====== Alıntı metin ======
Zenci, elit, baron ve istilacı

ŞÖYLE ortalıktaki silahşorları elimizin kenarıyla bir yana itebilsek...

Namlusundan duman tüten silahları sustursak...

Oramıza buramıza sokuşturulmaya çalışılan balonları patlatsak...

Ve yukarılara, çok yukarılara, bütün bunların üstüne çıkıp ülkemize baksak, ne görürüz?

Bizim fikrimizi bir kenara bırakalım.

Çünkü hepimiz oramızdan buramızdan bir yere kıstırıldık.

Kimimizin ak dediğine ötekimiz kara diyor.

Öyleyse gelin işi, bir bilene bırakalım.

Mesela kime?

Mesela, Batı’nın saygın gazetelerine.

Mesela, buraya gazeteci değil de yeminli militan göndermeyen birine.
======
• Görev tanımı: Alıntı metinde işi bir bilene bırakma önerisinde ilk örnek olarak kimler gösteriliyor? Cevap verirken yalnızca alıntı metne dayanın.
====== Alıntı satırlar ======
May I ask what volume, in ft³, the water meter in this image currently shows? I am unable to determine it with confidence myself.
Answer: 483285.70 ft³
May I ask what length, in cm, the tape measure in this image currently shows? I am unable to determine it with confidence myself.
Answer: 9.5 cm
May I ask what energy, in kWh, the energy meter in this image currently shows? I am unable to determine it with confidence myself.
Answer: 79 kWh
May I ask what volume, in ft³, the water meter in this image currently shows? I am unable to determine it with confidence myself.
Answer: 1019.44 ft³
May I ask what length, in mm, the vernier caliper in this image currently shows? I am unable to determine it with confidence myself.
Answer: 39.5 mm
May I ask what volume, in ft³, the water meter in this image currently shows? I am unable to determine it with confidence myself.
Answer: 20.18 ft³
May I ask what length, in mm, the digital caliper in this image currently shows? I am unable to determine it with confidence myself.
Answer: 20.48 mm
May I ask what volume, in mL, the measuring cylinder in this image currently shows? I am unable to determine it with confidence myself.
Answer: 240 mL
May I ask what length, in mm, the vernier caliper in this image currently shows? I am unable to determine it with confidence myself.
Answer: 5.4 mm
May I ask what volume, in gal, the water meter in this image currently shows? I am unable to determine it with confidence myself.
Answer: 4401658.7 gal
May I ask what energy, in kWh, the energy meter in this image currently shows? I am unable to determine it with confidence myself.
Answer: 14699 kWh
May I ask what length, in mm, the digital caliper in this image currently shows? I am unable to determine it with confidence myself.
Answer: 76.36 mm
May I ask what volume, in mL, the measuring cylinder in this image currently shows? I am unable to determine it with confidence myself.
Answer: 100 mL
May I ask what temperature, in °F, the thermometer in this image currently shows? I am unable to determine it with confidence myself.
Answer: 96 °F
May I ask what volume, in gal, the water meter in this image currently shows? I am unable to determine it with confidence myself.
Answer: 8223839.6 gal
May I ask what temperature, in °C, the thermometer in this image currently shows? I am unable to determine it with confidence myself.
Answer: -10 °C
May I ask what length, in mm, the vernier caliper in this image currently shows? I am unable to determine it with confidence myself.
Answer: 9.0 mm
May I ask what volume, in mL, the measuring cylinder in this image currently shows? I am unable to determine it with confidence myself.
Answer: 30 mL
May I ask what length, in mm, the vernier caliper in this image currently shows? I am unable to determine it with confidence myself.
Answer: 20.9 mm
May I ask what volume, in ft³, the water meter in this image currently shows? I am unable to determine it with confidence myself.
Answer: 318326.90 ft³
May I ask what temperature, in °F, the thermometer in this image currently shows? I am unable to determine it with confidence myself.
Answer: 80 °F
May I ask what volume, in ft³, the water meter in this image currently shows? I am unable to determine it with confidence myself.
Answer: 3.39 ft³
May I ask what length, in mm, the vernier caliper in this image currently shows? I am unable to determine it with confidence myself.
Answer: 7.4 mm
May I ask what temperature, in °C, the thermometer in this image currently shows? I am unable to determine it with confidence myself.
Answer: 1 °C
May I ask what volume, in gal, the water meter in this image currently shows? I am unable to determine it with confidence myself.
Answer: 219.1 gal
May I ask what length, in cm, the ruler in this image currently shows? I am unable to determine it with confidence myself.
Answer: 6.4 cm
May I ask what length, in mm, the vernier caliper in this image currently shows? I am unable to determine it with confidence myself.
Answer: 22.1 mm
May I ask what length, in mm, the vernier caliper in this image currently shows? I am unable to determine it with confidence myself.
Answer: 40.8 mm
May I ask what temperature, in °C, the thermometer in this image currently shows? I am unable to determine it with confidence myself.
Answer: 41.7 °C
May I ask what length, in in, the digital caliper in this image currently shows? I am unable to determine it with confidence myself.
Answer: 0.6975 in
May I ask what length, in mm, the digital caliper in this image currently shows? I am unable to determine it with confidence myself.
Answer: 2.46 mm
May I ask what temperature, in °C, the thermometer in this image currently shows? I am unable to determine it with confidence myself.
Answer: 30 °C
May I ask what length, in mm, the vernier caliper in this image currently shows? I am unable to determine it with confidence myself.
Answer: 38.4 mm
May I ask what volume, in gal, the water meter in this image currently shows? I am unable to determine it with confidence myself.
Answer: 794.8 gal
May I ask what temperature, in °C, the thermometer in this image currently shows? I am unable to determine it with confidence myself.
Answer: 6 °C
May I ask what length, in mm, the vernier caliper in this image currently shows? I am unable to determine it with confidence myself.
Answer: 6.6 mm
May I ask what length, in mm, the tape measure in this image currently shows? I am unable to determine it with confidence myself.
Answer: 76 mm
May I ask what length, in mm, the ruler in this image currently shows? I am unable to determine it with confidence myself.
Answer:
======
• Problemin çözümü: Batı’nın saygın gazeteleri.